You’ve probably heard about the naval exercises off the coast of South Korea, as three U.S. aircraft carrier strike groups conduct drills with South Korean warships, but a Japanese newspaper reports that South Korea rejected an American plan to include Japanese vessels in the maneuvers. We have more from Neal Conan in today’s Pacific News Minute.
According to the Nikkei Asian Review, South Korea refused to allow Japanese participation out of concern for its relations with China. The newspaper cites both South Korean and Japanese diplomatic sources. Instead, the American carrier groups exercised first with the Japanese ships, then with the South Koreans.
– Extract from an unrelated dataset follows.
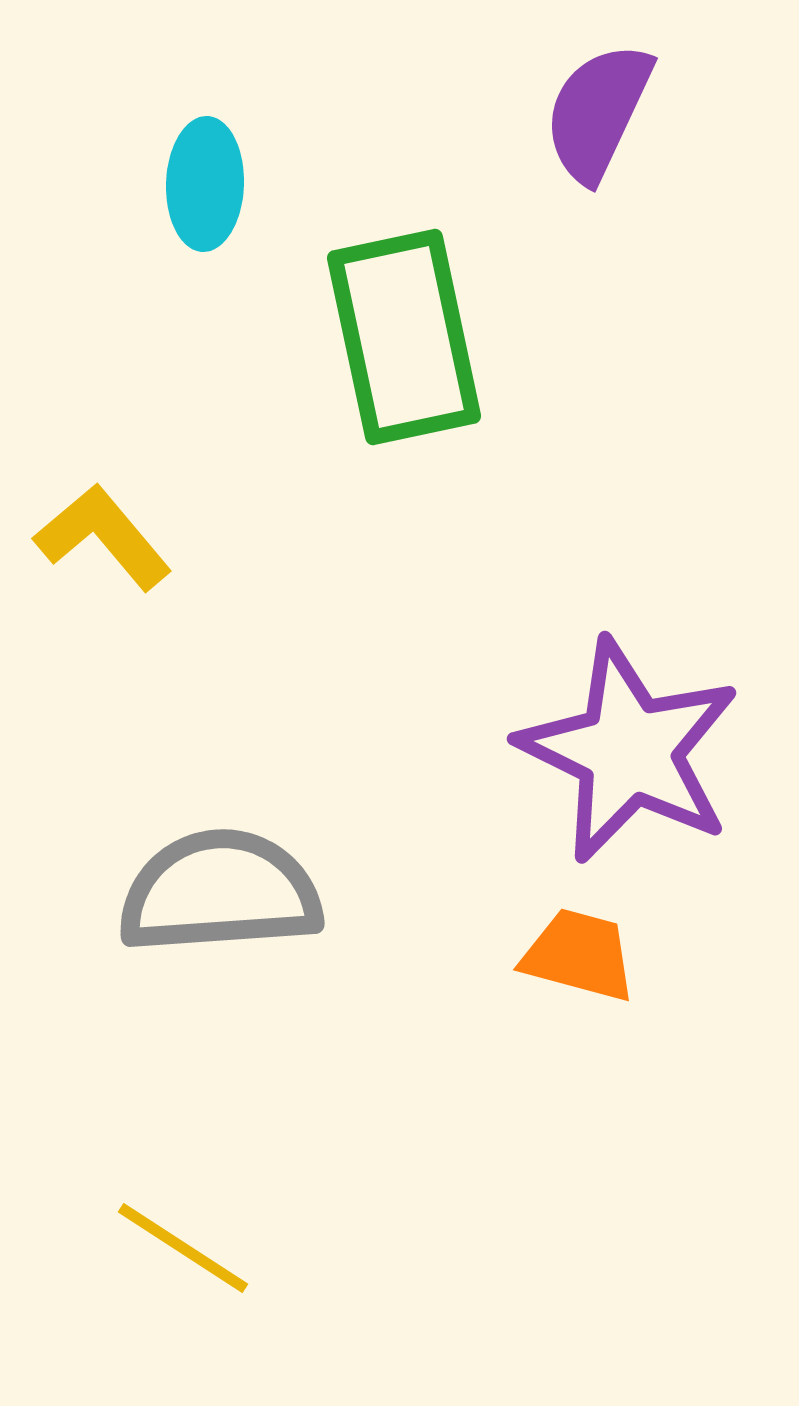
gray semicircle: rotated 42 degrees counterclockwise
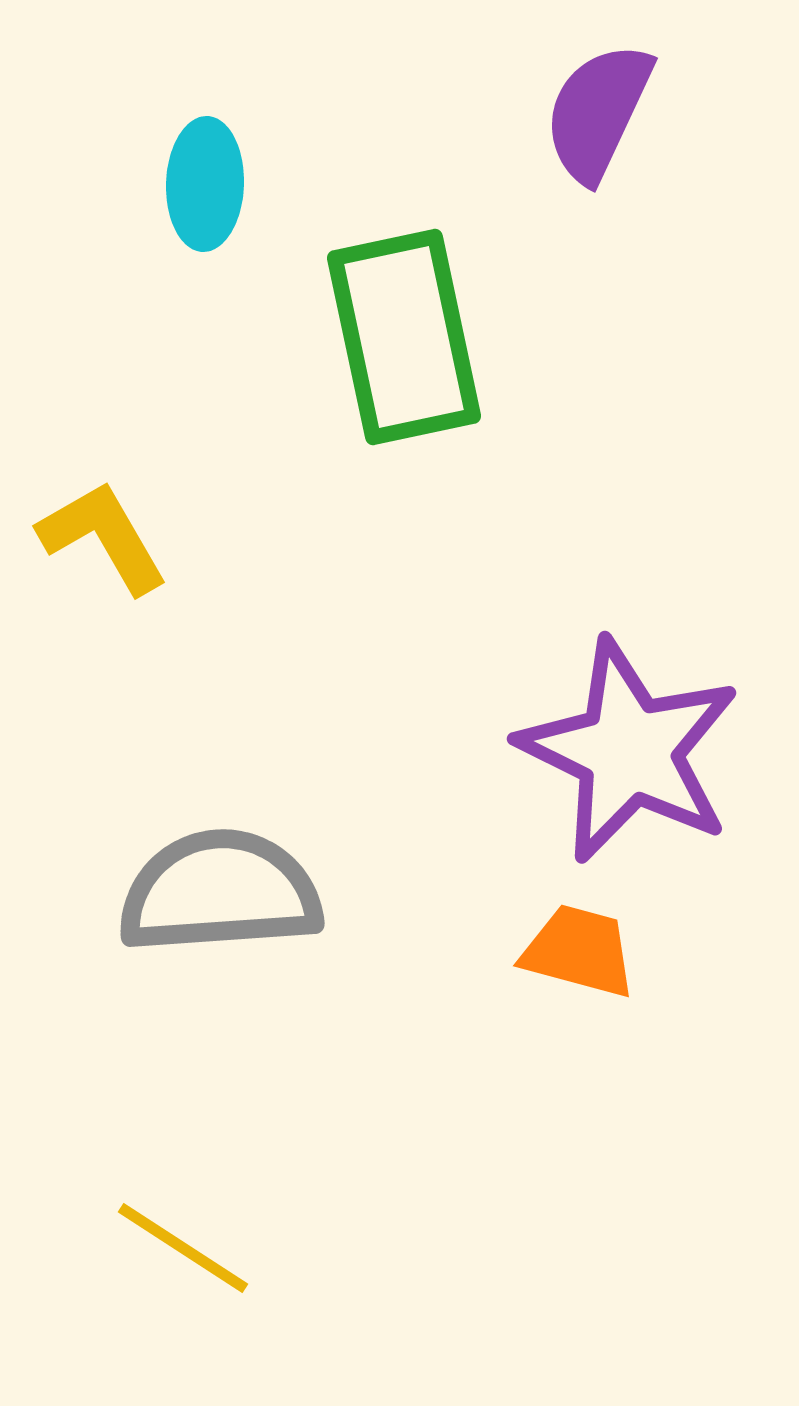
yellow L-shape: rotated 10 degrees clockwise
orange trapezoid: moved 4 px up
South Korea also expressed reservations about joint exercises where U.S., Japanese and Australian destroyers simulated the interception of nuclear material en route to North Korea.
Last month, South Korea and China agreed to try to improve relations which had turned frosty over Beijing’s objections to the deployment of THAAD, a new American anti-ballistic missile system.
But South Korea also cited public sentiment, code for the hard feelings that stem from Japan’s occupation of Korea. Lingering hatred has centered on the issue of the “Comfort Women.”
Korean women and girls forced to work as sex slaves in Japanese Army brothels during the Second World War. Tokyo’s offers of an apology and compensation have been rejected as inadequate by surviving comfort women and by the anti-Japanese movement that’s grown up around them, which sets up bronze statues of comfort women around the world in places intended to embarrass Japan. Even the nuclear threat from North Korea has not overcome the hostility, and the armed forces of America’s most important Asian allies do not work together.